• **Directions for this task**
Restate all of the entries exactly, dropping any pictures they hold.

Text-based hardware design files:
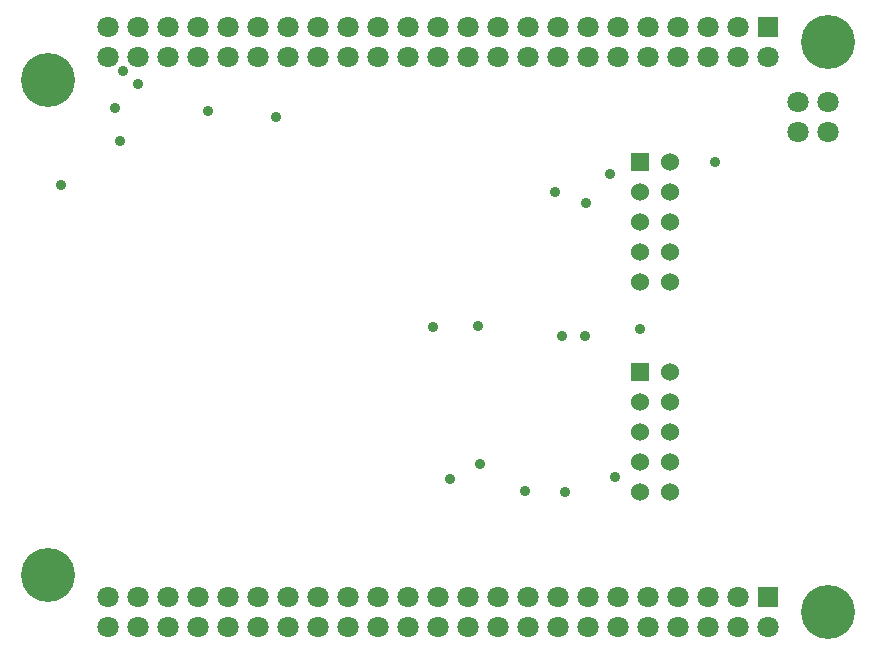
<source format=gbs>
G04 (created by PCBNEW (2013-09-06 BZR 4312)-stable) date T 02 sept  2014 16:17:06 EEST*
%MOIN*%
G04 Gerber Fmt 3.4, Leading zero omitted, Abs format*
%FSLAX34Y34*%
G01*
G70*
G90*
G04 APERTURE LIST*
%ADD10C,0.000787*%
%ADD11C,0.180000*%
%ADD12R,0.070866X0.070866*%
%ADD13C,0.070866*%
%ADD14R,0.060000X0.060000*%
%ADD15C,0.060000*%
%ADD16C,0.035000*%
G04 APERTURE END LIST*
G54D10*
G54D11*
X44250Y-30750D03*
X70250Y-29500D03*
X70250Y-48500D03*
X44250Y-47250D03*
G54D12*
X68250Y-29000D03*
G54D13*
X68250Y-30000D03*
X67250Y-29000D03*
X67250Y-30000D03*
X66250Y-29000D03*
X66250Y-30000D03*
X65250Y-29000D03*
X65250Y-30000D03*
X64250Y-29000D03*
X64250Y-30000D03*
X63250Y-29000D03*
X63250Y-30000D03*
X62250Y-29000D03*
X62250Y-30000D03*
X61250Y-29000D03*
X61250Y-30000D03*
X60250Y-29000D03*
X60250Y-30000D03*
X59250Y-29000D03*
X59250Y-30000D03*
X58250Y-29000D03*
X58250Y-30000D03*
X57250Y-29000D03*
X57250Y-30000D03*
X56250Y-29000D03*
X56250Y-30000D03*
X55250Y-29000D03*
X55250Y-30000D03*
X54250Y-29000D03*
X54250Y-30000D03*
X53250Y-29000D03*
X53250Y-30000D03*
X52250Y-29000D03*
X52250Y-30000D03*
X51250Y-29000D03*
X51250Y-30000D03*
X50250Y-29000D03*
X50250Y-30000D03*
X49250Y-29000D03*
X49250Y-30000D03*
X48250Y-29000D03*
X48250Y-30000D03*
X47250Y-29000D03*
X47250Y-30000D03*
X46250Y-29000D03*
X46250Y-30000D03*
G54D12*
X68250Y-48000D03*
G54D13*
X68250Y-49000D03*
X67250Y-48000D03*
X67250Y-49000D03*
X66250Y-48000D03*
X66250Y-49000D03*
X65250Y-48000D03*
X65250Y-49000D03*
X64250Y-48000D03*
X64250Y-49000D03*
X63250Y-48000D03*
X63250Y-49000D03*
X62250Y-48000D03*
X62250Y-49000D03*
X61250Y-48000D03*
X61250Y-49000D03*
X60250Y-48000D03*
X60250Y-49000D03*
X59250Y-48000D03*
X59250Y-49000D03*
X58250Y-48000D03*
X58250Y-49000D03*
X57250Y-48000D03*
X57250Y-49000D03*
X56250Y-48000D03*
X56250Y-49000D03*
X55250Y-48000D03*
X55250Y-49000D03*
X54250Y-48000D03*
X54250Y-49000D03*
X53250Y-48000D03*
X53250Y-49000D03*
X52250Y-48000D03*
X52250Y-49000D03*
X51250Y-48000D03*
X51250Y-49000D03*
X50250Y-48000D03*
X50250Y-49000D03*
X49250Y-48000D03*
X49250Y-49000D03*
X48250Y-48000D03*
X48250Y-49000D03*
X47250Y-48000D03*
X47250Y-49000D03*
X46250Y-48000D03*
X46250Y-49000D03*
X70250Y-31500D03*
X70250Y-32500D03*
X69250Y-31500D03*
X69250Y-32500D03*
G54D14*
X64000Y-33500D03*
G54D15*
X65000Y-33500D03*
X64000Y-34500D03*
X65000Y-34500D03*
X64000Y-35500D03*
X65000Y-35500D03*
X64000Y-36500D03*
X65000Y-36500D03*
X64000Y-37500D03*
X65000Y-37500D03*
G54D14*
X64000Y-40500D03*
G54D15*
X65000Y-40500D03*
X64000Y-41500D03*
X65000Y-41500D03*
X64000Y-42500D03*
X65000Y-42500D03*
X64000Y-43500D03*
X65000Y-43500D03*
X64000Y-44500D03*
X65000Y-44500D03*
G54D16*
X51850Y-32000D03*
X58650Y-43550D03*
X58600Y-38950D03*
X66500Y-33500D03*
X49600Y-31800D03*
X63150Y-44000D03*
X61400Y-39300D03*
X62150Y-39300D03*
X61150Y-34500D03*
X57650Y-44050D03*
X57100Y-39000D03*
X46650Y-32800D03*
X44700Y-34250D03*
X46500Y-31700D03*
X46750Y-30450D03*
X47250Y-30900D03*
X61500Y-44500D03*
X60150Y-44450D03*
X64000Y-39050D03*
X62200Y-34850D03*
X63000Y-33900D03*
M02*

</source>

• **Solution**
<source format=gbs>
G04 (created by PCBNEW (2013-09-06 BZR 4312)-stable) date T 02 sept  2014 16:17:06 EEST*
%MOIN*%
G04 Gerber Fmt 3.4, Leading zero omitted, Abs format*
%FSLAX34Y34*%
G01*
G70*
G90*
G04 APERTURE LIST*
%ADD10C,0.000787*%
%ADD11C,0.180000*%
%ADD12R,0.070866X0.070866*%
%ADD13C,0.070866*%
%ADD14R,0.060000X0.060000*%
%ADD15C,0.060000*%
%ADD16C,0.035000*%
G04 APERTURE END LIST*
G54D10*
G54D11*
X44250Y-30750D03*
X70250Y-29500D03*
X70250Y-48500D03*
X44250Y-47250D03*
G54D12*
X68250Y-29000D03*
G54D13*
X68250Y-30000D03*
X67250Y-29000D03*
X67250Y-30000D03*
X66250Y-29000D03*
X66250Y-30000D03*
X65250Y-29000D03*
X65250Y-30000D03*
X64250Y-29000D03*
X64250Y-30000D03*
X63250Y-29000D03*
X63250Y-30000D03*
X62250Y-29000D03*
X62250Y-30000D03*
X61250Y-29000D03*
X61250Y-30000D03*
X60250Y-29000D03*
X60250Y-30000D03*
X59250Y-29000D03*
X59250Y-30000D03*
X58250Y-29000D03*
X58250Y-30000D03*
X57250Y-29000D03*
X57250Y-30000D03*
X56250Y-29000D03*
X56250Y-30000D03*
X55250Y-29000D03*
X55250Y-30000D03*
X54250Y-29000D03*
X54250Y-30000D03*
X53250Y-29000D03*
X53250Y-30000D03*
X52250Y-29000D03*
X52250Y-30000D03*
X51250Y-29000D03*
X51250Y-30000D03*
X50250Y-29000D03*
X50250Y-30000D03*
X49250Y-29000D03*
X49250Y-30000D03*
X48250Y-29000D03*
X48250Y-30000D03*
X47250Y-29000D03*
X47250Y-30000D03*
X46250Y-29000D03*
X46250Y-30000D03*
G54D12*
X68250Y-48000D03*
G54D13*
X68250Y-49000D03*
X67250Y-48000D03*
X67250Y-49000D03*
X66250Y-48000D03*
X66250Y-49000D03*
X65250Y-48000D03*
X65250Y-49000D03*
X64250Y-48000D03*
X64250Y-49000D03*
X63250Y-48000D03*
X63250Y-49000D03*
X62250Y-48000D03*
X62250Y-49000D03*
X61250Y-48000D03*
X61250Y-49000D03*
X60250Y-48000D03*
X60250Y-49000D03*
X59250Y-48000D03*
X59250Y-49000D03*
X58250Y-48000D03*
X58250Y-49000D03*
X57250Y-48000D03*
X57250Y-49000D03*
X56250Y-48000D03*
X56250Y-49000D03*
X55250Y-48000D03*
X55250Y-49000D03*
X54250Y-48000D03*
X54250Y-49000D03*
X53250Y-48000D03*
X53250Y-49000D03*
X52250Y-48000D03*
X52250Y-49000D03*
X51250Y-48000D03*
X51250Y-49000D03*
X50250Y-48000D03*
X50250Y-49000D03*
X49250Y-48000D03*
X49250Y-49000D03*
X48250Y-48000D03*
X48250Y-49000D03*
X47250Y-48000D03*
X47250Y-49000D03*
X46250Y-48000D03*
X46250Y-49000D03*
X70250Y-31500D03*
X70250Y-32500D03*
X69250Y-31500D03*
X69250Y-32500D03*
G54D14*
X64000Y-33500D03*
G54D15*
X65000Y-33500D03*
X64000Y-34500D03*
X65000Y-34500D03*
X64000Y-35500D03*
X65000Y-35500D03*
X64000Y-36500D03*
X65000Y-36500D03*
X64000Y-37500D03*
X65000Y-37500D03*
G54D14*
X64000Y-40500D03*
G54D15*
X65000Y-40500D03*
X64000Y-41500D03*
X65000Y-41500D03*
X64000Y-42500D03*
X65000Y-42500D03*
X64000Y-43500D03*
X65000Y-43500D03*
X64000Y-44500D03*
X65000Y-44500D03*
G54D16*
X51850Y-32000D03*
X58650Y-43550D03*
X58600Y-38950D03*
X66500Y-33500D03*
X49600Y-31800D03*
X63150Y-44000D03*
X61400Y-39300D03*
X62150Y-39300D03*
X61150Y-34500D03*
X57650Y-44050D03*
X57100Y-39000D03*
X46650Y-32800D03*
X44700Y-34250D03*
X46500Y-31700D03*
X46750Y-30450D03*
X47250Y-30900D03*
X61500Y-44500D03*
X60150Y-44450D03*
X64000Y-39050D03*
X62200Y-34850D03*
X63000Y-33900D03*
M02*

</source>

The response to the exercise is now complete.